Danielle listened and thought. She was suddenly back in Kang’s brig, listening to Petrov tell of how his vessel had lost its way, sailing north instead of south, relying only on the magnetic compass. The pole had moved, but he didn’t know it. She thought of the GPS going out, the sharks following them, and now she knew why: Yuri and the shard embedded in his brain. The small pulse on November 21 in the Bering Sea had to have come from him, with the sharks tracking them, just as the sharks in the gulf had homed in on her when she carried the stone.
“There was a similar weakening in 1908,” Moore added. “It took me awhile to understand why.”
“The Russians pulled the stone that far back?” she asked.
“Not exactly,” Moore said. “We think the stone detonated or self-destructed in central Russia in June of that year.”
June 1908. The date was familiar
. “The Tunguska blast,” she said.
“You know the story?”
“Of course,” she said. “Summer 1908, a massive explosion shook the Russian tundra. Fireballs were seen in the sky from three hundred miles away, trees knocked over like dominoes for twenty miles in every direction. Most people think it was caused by the airburst of a meteor or perhaps even a small asteroid. Expeditions have gone looking for the remnants but as far as I know, nothing was ever found. Last figure I saw equated the burst with a thirty-megaton bomb.”
“Try fifty,” Moore said. “According to the Russians anyway. Two thousand times the power of the Hiroshima bomb.”
“And you’re telling me it was one of the stones?”
“It’s the only thing that makes sense,” he said. “The drop in the magnetic field coincides exactly with the event. The blast itself has remained unexplainable even with the theory of an airburst. No crater, no radiation. And then there is the one thing the Russians did find.”

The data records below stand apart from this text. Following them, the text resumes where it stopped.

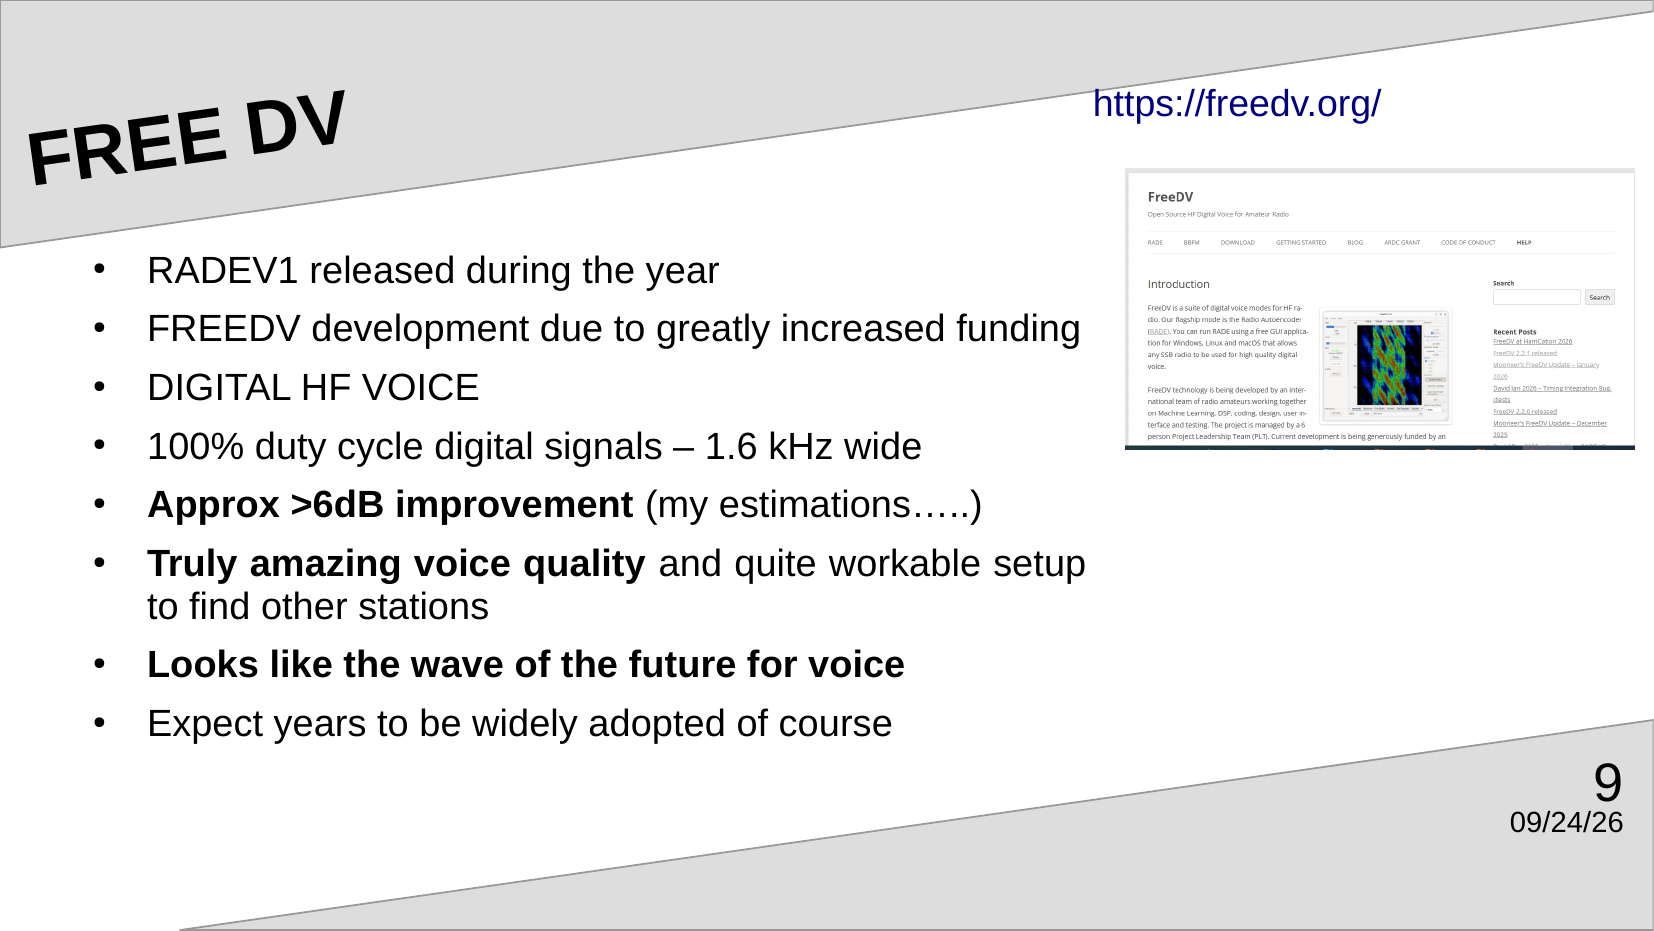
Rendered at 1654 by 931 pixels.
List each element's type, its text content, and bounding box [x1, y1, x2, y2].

picture [1125, 168, 1635, 451]
text_box https://freedv.org/ [900, 75, 1576, 132]
title FREE DV [16, 0, 1501, 239]
list RADEV1 released during the year FREEDV development due to greatly increased funding DIGITAL HF VOICE 100% duty cycle digital signals – 1.6 kHz wide Approx >6dB improvement (my estimations…..) Truly amazing voice quality and quite workable setup to find other stations Looks like the wave of the future for voice Expect years to be widely adopted of course [82, 248, 1088, 789]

“The remnants of the stone,” she guessed.
“As it turns out,” he said. “In 1957, amid the chill of the cold war, the Russians mounted an expedition that they have never admitted to. And using the latest technology of the time they were able to find what they considered a ground zero of the event.
“Highly distorted magnetic readings led them to believe they had zeroed in on the nickel-iron core of a
fallen meteor, at the bottom of Lake Cheko. A year of underwater work recovered nothing, until suddenly the magnetic readings shifted and all electronic systems failed in the main dredging boat. During the repairs a magnetometer led them to a single shard that had been hauled aboard just prior to the meltdown.”